F# and Design principles – SOLID

And while addressing the last one – "Dependency inversion principle", the author said:

From a functional point of view, these containers and injection concepts can be solved with a simple higher order function, or hole-in-the-middle type pattern which are built right into the language.

But he didn't explain it further. So, my question is, how is the dependency inversion related to higher order functions?

Best Answer

Dependency Inversion in OOP means that you code against an interface which is then provided by an implementation in an object.

Languages that support higher language functions can often solve simple dependency inversion problems by passing behaviour as a function instead of an object which implements an interface in the OO-sense.

In such languages, the function's signature can become the interface and a function is passed in instead of a traditional object to provide the desired behaviour. The hole in the middle pattern is a good example for this.
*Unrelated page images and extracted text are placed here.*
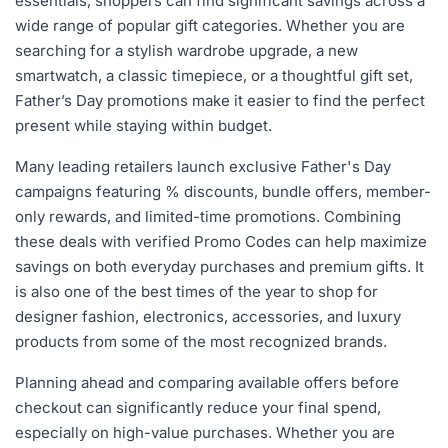
essentials, shoppers can find significant savings across a
wide range of popular gift categories. Whether you are
searching for a stylish wardrobe upgrade, a new
smartwatch, a classic timepiece, or a thoughtful gift set,
Father’s Day promotions make it easier to find the perfect
present while staying within budget.
Many leading retailers launch exclusive Father's Day
campaigns featuring % discounts, bundle offers, member-
only rewards, and limited-time promotions. Combining
these deals with verified Promo Codes can help maximize
savings on both everyday purchases and premium gifts. It
is also one of the best times of the year to shop for
designer fashion, electronics, accessories, and luxury
products from some of the most recognized brands.
Planning ahead and comparing available offers before
checkout can significantly reduce your final spend,
especially on high-value purchases. Whether you are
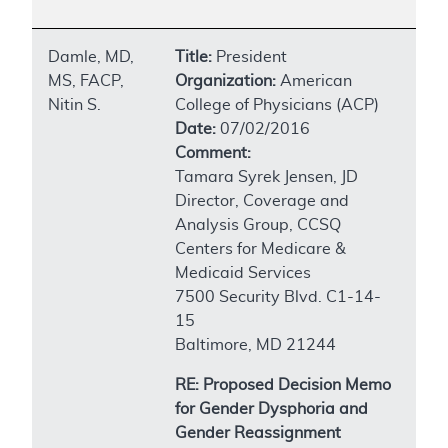
Damle, MD,
Title:
President
MS, FACP,
Organization:
American
Nitin S.
College of Physicians (ACP)
Date:
07/02/2016
Comment:
Tamara Syrek Jensen, JD
Director, Coverage and
Analysis Group, CCSQ
Centers for Medicare &
Medicaid Services
7500 Security Blvd. C1-14-
15
Baltimore, MD 21244
RE: Proposed Decision Memo
for Gender Dysphoria and
Gender Reassignment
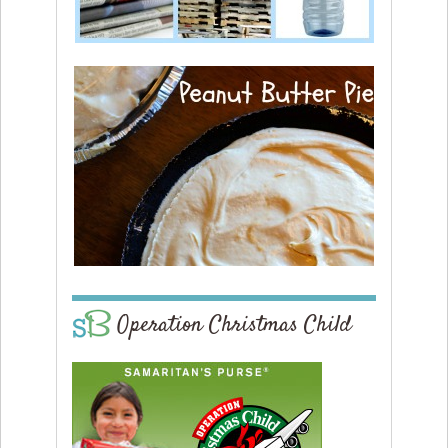
Operation Christmas Child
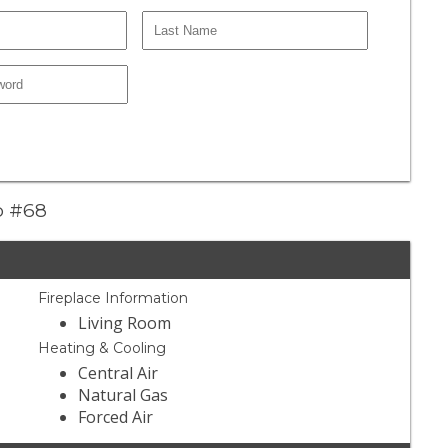
do #68
Fireplace Information
Living Room
Heating & Cooling
Central Air
Natural Gas
Forced Air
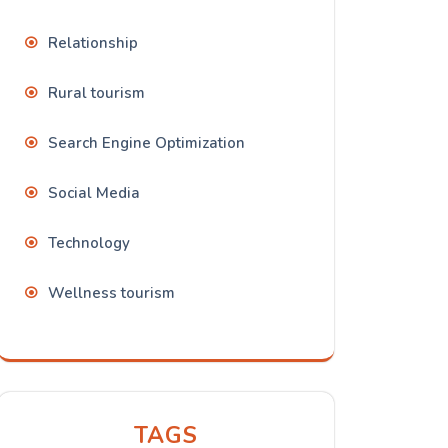
Relationship
Rural tourism
Search Engine Optimization
Social Media
Technology
Wellness tourism
TAGS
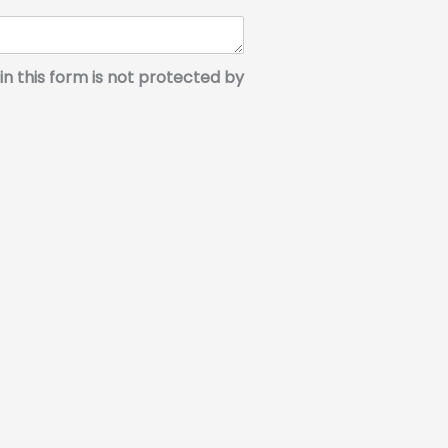
in this form is not protected by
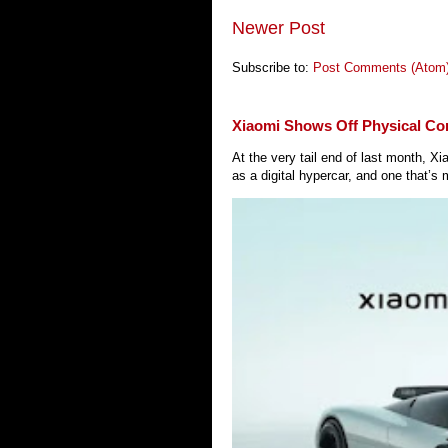
Newer Post
Subscribe to:
Post Comments (Atom
Xiaomi Shows Off Physical Co
At the very tail end of last month, 
as a digital hypercar, and one that’s 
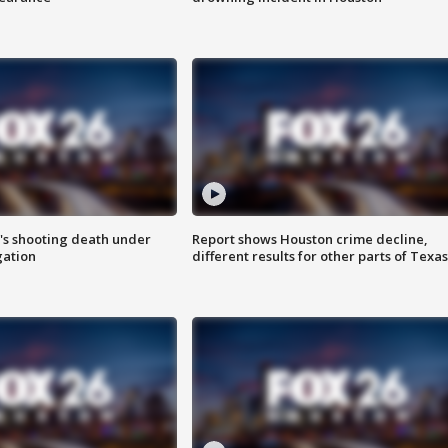
r's shooting death under
Report shows Houston crime decline,
gation
different results for other parts of Texas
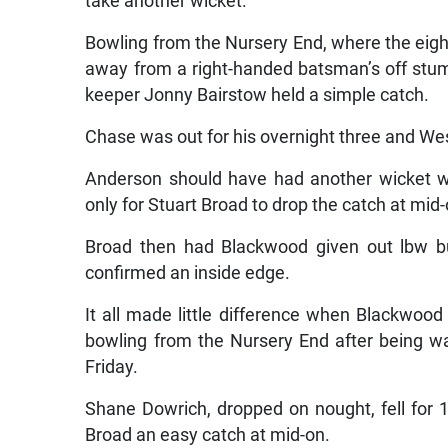
take another wicket.
Bowling from the Nursery End, where the eight
away from a right-handed batsman’s off stu
keeper Jonny Bairstow held a simple catch.
Chase was out for his overnight three and Wes
Anderson should have had another wicket w
only for Stuart Broad to drop the catch at mid-
Broad then had Blackwood given out lbw bu
confirmed an inside edge.
It all made little difference when Blackwood
bowling from the Nursery End after being wa
Friday.
Shane Dowrich, dropped on nought, fell for
Broad an easy catch at mid-on.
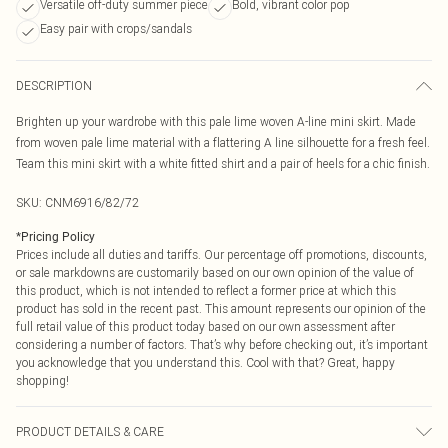
Versatile off-duty summer piece
Bold, vibrant color pop
Easy pair with crops/sandals
DESCRIPTION
Brighten up your wardrobe with this pale lime woven A-line mini skirt. Made
from woven pale lime material with a flattering A line silhouette for a fresh feel.
Team this mini skirt with a white fitted shirt and a pair of heels for a chic finish.
SKU:
CNM6916/82/72
*
Pricing Policy
Prices include all duties and tariffs. Our percentage off promotions, discounts,
or sale markdowns are customarily based on our own opinion of the value of
this product, which is not intended to reflect a former price at which this
product has sold in the recent past. This amount represents our opinion of the
full retail value of this product today based on our own assessment after
considering a number of factors. That’s why before checking out, it’s important
you acknowledge that you understand this. Cool with that? Great, happy
shopping!
PRODUCT DETAILS & CARE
It let's you achieve the same result with less code and more expressiveness, as you don't need to implement a whole class that conforms to an (OOP) interface to provide the desired behaviour for the caller. Instead, you can just pass a simple function definition. In short: Code is often easier to maintain, more expressive and more flexible when one uses higher order functions.

An example in C#

Traditional approach:

public IEnumerable<Customer> FilterCustomers(IFilter<Customer> filter, IEnumerable<Customers> customers)
{
    foreach(var customer in customers)
    {
        if(filter.Matches(customer))
        {
            yield return customer;
        }
    }
}

//now you've got to implement all these filters
class CustomerNameFilter : IFilter<Customer> /*...*/
class CustomerBirthdayFilter : IFilter<Customer> /*...*/

//the invocation looks like this
var filteredDataByName = FilterCustomers(new CustomerNameFilter("SomeName"), customers);
var filteredDataBybirthDay = FilterCustomers(new CustomerBirthdayFilter(SomeDate), customers);

With higher order functions:

public IEnumerable<Customer> FilterCustomers(Func<Customer, bool> filter, IEnumerable<Customers> customers)
{
    foreach(var customer in customers)
    {
        if(filter(customer))
        {
            yield return customer;
        }
    }
}

Now the implementation and invocation become less cumbersome. We don't need to supply an IFilter implementation anymore. We don't need to implement classes for the filters anymore.

var filteredDataByName = FilterCustomers(x => x.Name.Equals("CustomerName"), customers);
var filteredDataByBirthday = FilterCustomers(x => x.Birthday == SomeDateTime, customers);

Of course, this can already be done by LinQ in C#. I just used this example to illustrate that it's easier and more flexible to use higher order functions instead of objects which implement an interface.